> [EXCERPTED RECORDS]:
──────────

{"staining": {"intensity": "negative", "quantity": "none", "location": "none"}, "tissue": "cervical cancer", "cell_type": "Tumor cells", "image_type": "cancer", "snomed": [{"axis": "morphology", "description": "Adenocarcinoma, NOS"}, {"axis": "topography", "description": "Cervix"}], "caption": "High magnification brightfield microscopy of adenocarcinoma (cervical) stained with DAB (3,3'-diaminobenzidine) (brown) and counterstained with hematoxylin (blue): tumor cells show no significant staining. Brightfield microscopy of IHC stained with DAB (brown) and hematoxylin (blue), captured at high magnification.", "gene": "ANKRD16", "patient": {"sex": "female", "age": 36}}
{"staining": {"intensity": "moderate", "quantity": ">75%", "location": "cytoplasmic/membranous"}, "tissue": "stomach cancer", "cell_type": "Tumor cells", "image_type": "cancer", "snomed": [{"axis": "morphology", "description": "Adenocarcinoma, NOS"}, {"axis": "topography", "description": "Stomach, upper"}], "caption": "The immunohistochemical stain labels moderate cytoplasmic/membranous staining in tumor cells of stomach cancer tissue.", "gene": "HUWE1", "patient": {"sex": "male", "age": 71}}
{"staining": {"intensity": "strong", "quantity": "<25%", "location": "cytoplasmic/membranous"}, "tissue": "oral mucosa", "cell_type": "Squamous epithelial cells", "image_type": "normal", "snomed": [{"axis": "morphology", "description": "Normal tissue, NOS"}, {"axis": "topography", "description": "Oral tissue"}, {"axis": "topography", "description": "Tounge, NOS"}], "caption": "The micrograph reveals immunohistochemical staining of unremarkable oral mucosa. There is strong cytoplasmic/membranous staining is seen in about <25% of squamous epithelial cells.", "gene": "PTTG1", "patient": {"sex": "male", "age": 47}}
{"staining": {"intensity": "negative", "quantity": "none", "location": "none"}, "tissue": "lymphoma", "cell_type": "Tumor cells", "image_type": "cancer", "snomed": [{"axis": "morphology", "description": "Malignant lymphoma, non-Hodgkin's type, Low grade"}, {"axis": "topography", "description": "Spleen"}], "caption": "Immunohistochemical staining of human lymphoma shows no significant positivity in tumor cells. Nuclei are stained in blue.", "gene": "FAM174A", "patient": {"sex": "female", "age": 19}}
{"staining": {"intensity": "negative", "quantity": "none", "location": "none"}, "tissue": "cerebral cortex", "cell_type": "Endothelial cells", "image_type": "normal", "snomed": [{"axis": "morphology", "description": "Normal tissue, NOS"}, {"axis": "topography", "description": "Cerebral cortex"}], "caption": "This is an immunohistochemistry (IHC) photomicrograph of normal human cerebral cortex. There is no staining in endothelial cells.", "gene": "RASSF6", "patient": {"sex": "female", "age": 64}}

──────────

In the listing above, find the line with "immunohistochemical stain labels" and the line with "non-Hodgkin's type, Low"; set down exactly those two lines and every line between them, nothing more.

> [ANSWER SPACE]:
{"staining": {"intensity": "moderate", "quantity": ">75%", "location": "cytoplasmic/membranous"}, "tissue": "stomach cancer", "cell_type": "Tumor cells", "image_type": "cancer", "snomed": [{"axis": "morphology", "description": "Adenocarcinoma, NOS"}, {"axis": "topography", "description": "Stomach, upper"}], "caption": "The immunohistochemical stain labels moderate cytoplasmic/membranous staining in tumor cells of stomach cancer tissue.", "gene": "HUWE1", "patient": {"sex": "male", "age": 71}}
{"staining": {"intensity": "strong", "quantity": "<25%", "location": "cytoplasmic/membranous"}, "tissue": "oral mucosa", "cell_type": "Squamous epithelial cells", "image_type": "normal", "snomed": [{"axis": "morphology", "description": "Normal tissue, NOS"}, {"axis": "topography", "description": "Oral tissue"}, {"axis": "topography", "description": "Tounge, NOS"}], "caption": "The micrograph reveals immunohistochemical staining of unremarkable oral mucosa. There is strong cytoplasmic/membranous staining is seen in about <25% of squamous epithelial cells.", "gene": "PTTG1", "patient": {"sex": "male", "age": 47}}
{"staining": {"intensity": "negative", "quantity": "none", "location": "none"}, "tissue": "lymphoma", "cell_type": "Tumor cells", "image_type": "cancer", "snomed": [{"axis": "morphology", "description": "Malignant lymphoma, non-Hodgkin's type, Low grade"}, {"axis": "topography", "description": "Spleen"}], "caption": "Immunohistochemical staining of human lymphoma shows no significant positivity in tumor cells. Nuclei are stained in blue.", "gene": "FAM174A", "patient": {"sex": "female", "age": 19}}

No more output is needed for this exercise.